→ DIRECTIONS
Each line below must be set down exactly; omit any image you find.

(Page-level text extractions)

□ □ □ □

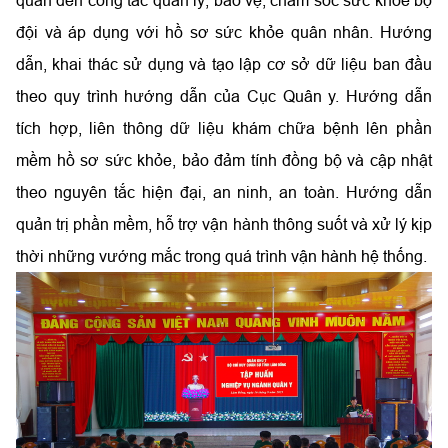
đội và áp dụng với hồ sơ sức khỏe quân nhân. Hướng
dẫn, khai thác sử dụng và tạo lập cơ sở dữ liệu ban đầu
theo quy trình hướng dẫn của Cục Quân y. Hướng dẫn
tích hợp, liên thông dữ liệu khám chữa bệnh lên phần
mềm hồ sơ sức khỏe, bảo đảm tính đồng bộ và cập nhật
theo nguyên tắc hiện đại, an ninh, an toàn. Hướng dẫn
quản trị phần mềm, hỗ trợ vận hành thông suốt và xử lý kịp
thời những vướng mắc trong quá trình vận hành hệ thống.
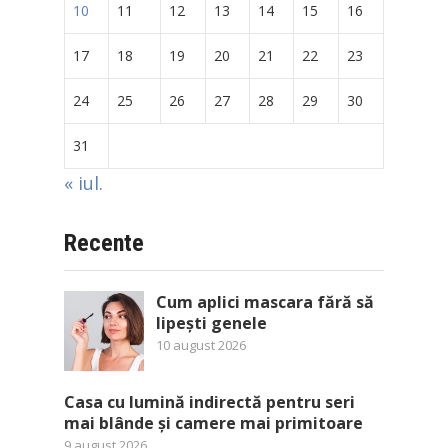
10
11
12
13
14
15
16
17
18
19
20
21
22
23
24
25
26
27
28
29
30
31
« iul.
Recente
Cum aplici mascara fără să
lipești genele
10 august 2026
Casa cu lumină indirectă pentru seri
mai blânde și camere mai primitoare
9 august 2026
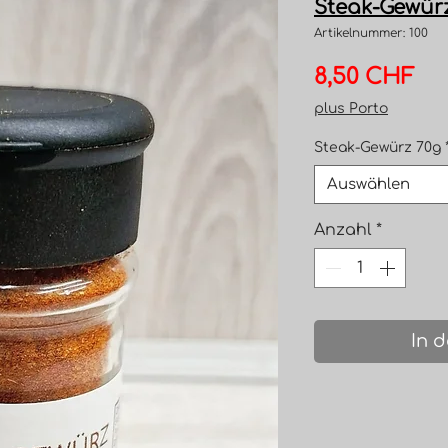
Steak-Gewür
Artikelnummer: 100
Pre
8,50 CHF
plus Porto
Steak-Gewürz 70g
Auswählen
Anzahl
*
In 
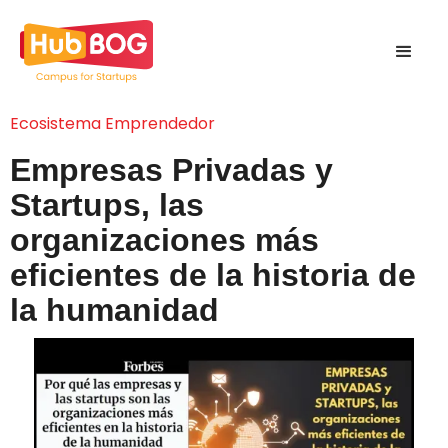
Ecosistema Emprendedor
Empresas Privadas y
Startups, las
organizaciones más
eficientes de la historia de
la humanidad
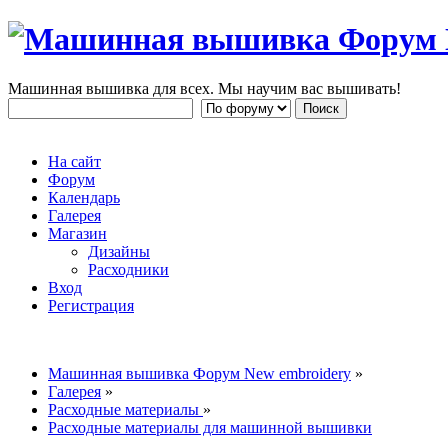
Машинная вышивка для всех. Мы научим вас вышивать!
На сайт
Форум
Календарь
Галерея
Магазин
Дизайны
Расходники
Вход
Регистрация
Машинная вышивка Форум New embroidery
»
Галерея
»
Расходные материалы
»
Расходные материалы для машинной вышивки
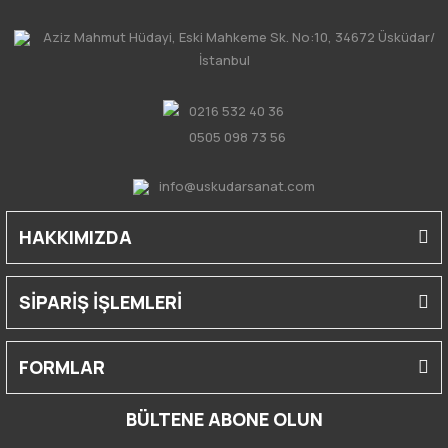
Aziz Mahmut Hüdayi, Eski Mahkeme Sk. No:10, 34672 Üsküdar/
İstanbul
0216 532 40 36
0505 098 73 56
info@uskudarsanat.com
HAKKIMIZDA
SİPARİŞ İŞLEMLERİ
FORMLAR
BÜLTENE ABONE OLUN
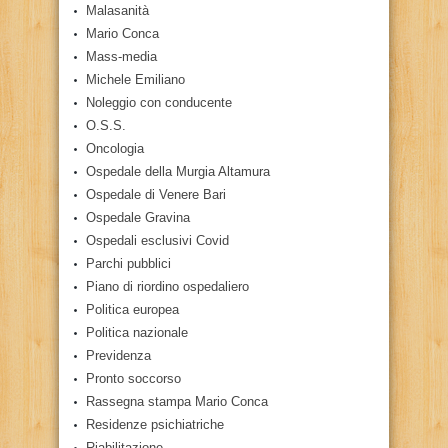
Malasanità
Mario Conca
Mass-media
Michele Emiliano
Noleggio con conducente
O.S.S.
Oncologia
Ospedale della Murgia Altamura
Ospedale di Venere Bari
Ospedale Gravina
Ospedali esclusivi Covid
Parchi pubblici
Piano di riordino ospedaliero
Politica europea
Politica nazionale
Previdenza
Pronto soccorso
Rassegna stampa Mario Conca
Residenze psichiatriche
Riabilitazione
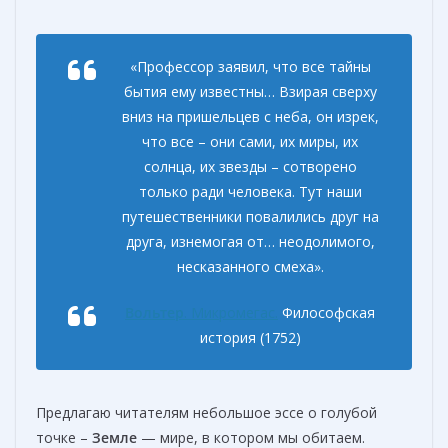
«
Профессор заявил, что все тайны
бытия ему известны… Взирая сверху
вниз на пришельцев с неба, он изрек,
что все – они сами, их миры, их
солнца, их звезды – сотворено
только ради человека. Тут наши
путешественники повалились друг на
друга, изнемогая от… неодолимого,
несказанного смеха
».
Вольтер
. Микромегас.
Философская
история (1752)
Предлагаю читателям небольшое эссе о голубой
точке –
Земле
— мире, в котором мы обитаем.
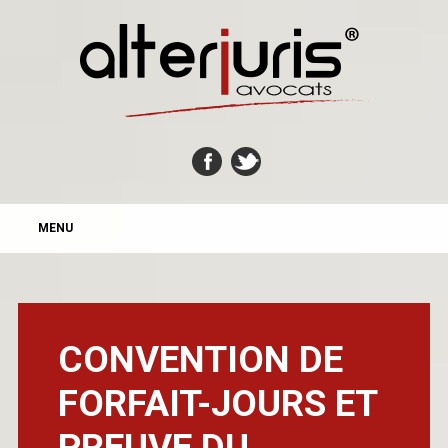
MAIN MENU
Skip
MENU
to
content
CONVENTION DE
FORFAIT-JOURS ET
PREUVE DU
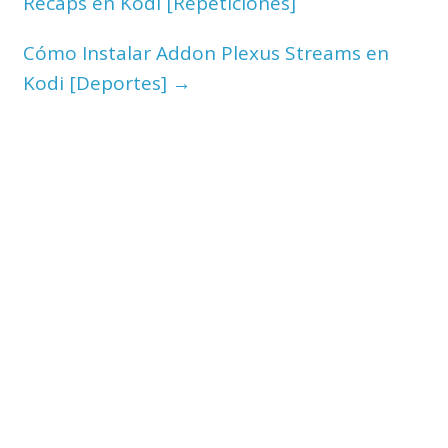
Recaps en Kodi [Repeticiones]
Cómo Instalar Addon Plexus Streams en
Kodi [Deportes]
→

□ □ □ □

→ EXPECTED OUTPUT
đội và áp dụng với hồ sơ sức khỏe quân nhân. Hướng
dẫn, khai thác sử dụng và tạo lập cơ sở dữ liệu ban đầu
theo quy trình hướng dẫn của Cục Quân y. Hướng dẫn
tích hợp, liên thông dữ liệu khám chữa bệnh lên phần
mềm hồ sơ sức khỏe, bảo đảm tính đồng bộ và cập nhật
theo nguyên tắc hiện đại, an ninh, an toàn. Hướng dẫn
quản trị phần mềm, hỗ trợ vận hành thông suốt và xử lý kịp
thời những vướng mắc trong quá trình vận hành hệ thống.
10
11
12
13
14
15
16
17
18
19
20
21
22
23
24
25
26
27
28
29
30
31
« iul.
Recente
Cum aplici mascara fără să
lipești genele
10 august 2026
Casa cu lumină indirectă pentru seri
mai blânde și camere mai primitoare
9 august 2026
Steak-Gewür
Artikelnummer: 100
Pre
8,50 CHF
plus Porto
Steak-Gewürz 70g
Auswählen
Anzahl
*
In 
Ecosistema Emprendedor
Empresas Privadas y
Startups, las
organizaciones más
eficientes de la historia de
la humanidad
Машинная вышивка для всех. Мы научим вас вышивать!
На сайт
Форум
Календарь
Галерея
Магазин
Дизайны
Расходники
Вход
Регистрация
Машинная вышивка Форум New embroidery
»
Галерея
»
Расходные материалы
»
Расходные материалы для машинной вышивки
Aziz Mahmut Hüdayi, Eski Mahkeme Sk. No:10, 34672 Üsküdar/
İstanbul
0216 532 40 36
0505 098 73 56
info@uskudarsanat.com
HAKKIMIZDA
SİPARİŞ İŞLEMLERİ
FORMLAR
BÜLTENE ABONE OLUN
Malasanità
Mario Conca
Mass-media
Michele Emiliano
Noleggio con conducente
O.S.S.
Oncologia
Ospedale della Murgia Altamura
Ospedale di Venere Bari
Ospedale Gravina
Ospedali esclusivi Covid
Parchi pubblici
Piano di riordino ospedaliero
Politica europea
Politica nazionale
Previdenza
Pronto soccorso
Rassegna stampa Mario Conca
Residenze psichiatriche
Riabilitazione
«
Профессор заявил, что все тайны
бытия ему известны… Взирая сверху
вниз на пришельцев с неба, он изрек,
что все – они сами, их миры, их
солнца, их звезды – сотворено
только ради человека. Тут наши
путешественники повалились друг на
друга, изнемогая от… неодолимого,
несказанного смеха
».
Вольтер
. Микромегас.
Философская
история (1752)
Предлагаю читателям небольшое эссе о голубой
точке –
Земле
— мире, в котором мы обитаем.
MAIN MENU
Skip
MENU
to
content
CONVENTION DE
FORFAIT-JOURS ET
PREUVE DU
Recaps en Kodi [Repeticiones]
Cómo Instalar Addon Plexus Streams en
Kodi [Deportes]
→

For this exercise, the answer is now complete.